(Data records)
________

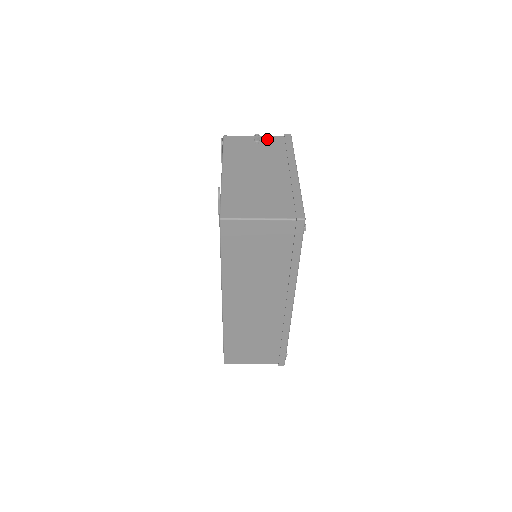
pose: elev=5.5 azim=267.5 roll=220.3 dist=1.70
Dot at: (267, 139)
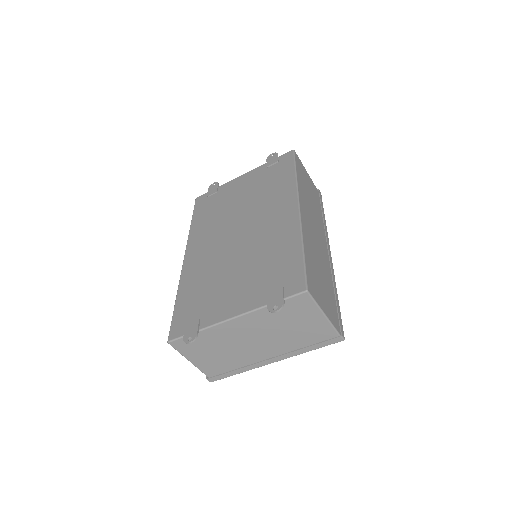
Dot at: occluded
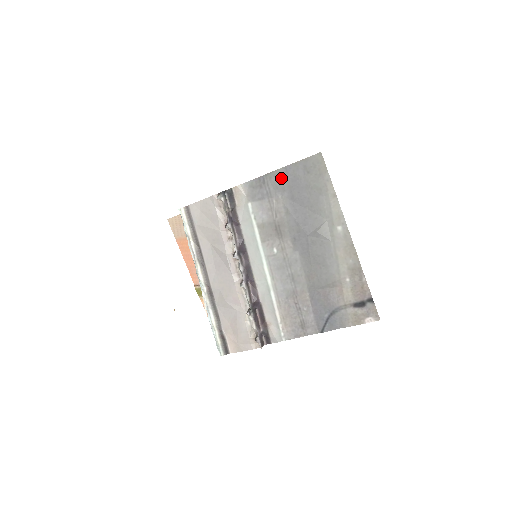
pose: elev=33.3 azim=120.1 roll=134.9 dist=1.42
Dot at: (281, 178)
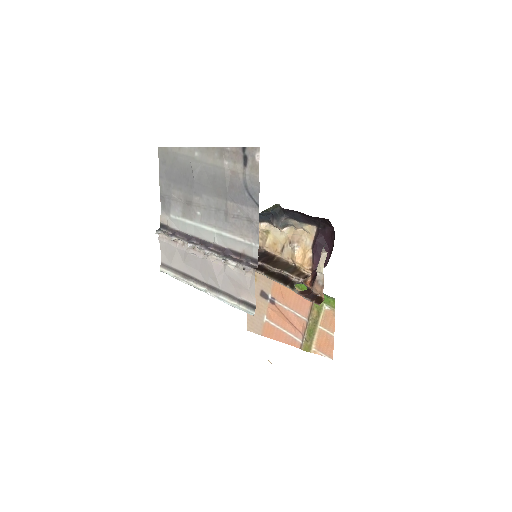
Dot at: (164, 183)
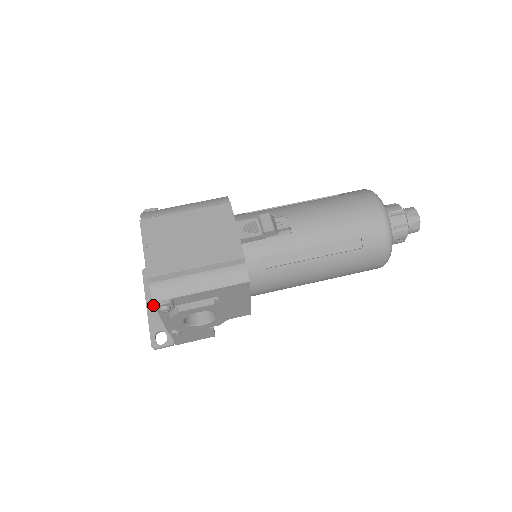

________

- Exercise instructions
Change every "pose" in the data above to "view" and leave everything else as it is. Write out the lines without the pictures.

- Answer in full
view: elev=5.5 azim=267.5 roll=220.3 dist=1.70
Dot at: (267, 139)
Dot at: occluded
view: elev=33.3 azim=120.1 roll=134.9 dist=1.42
Dot at: (281, 178)
Dot at: (164, 183)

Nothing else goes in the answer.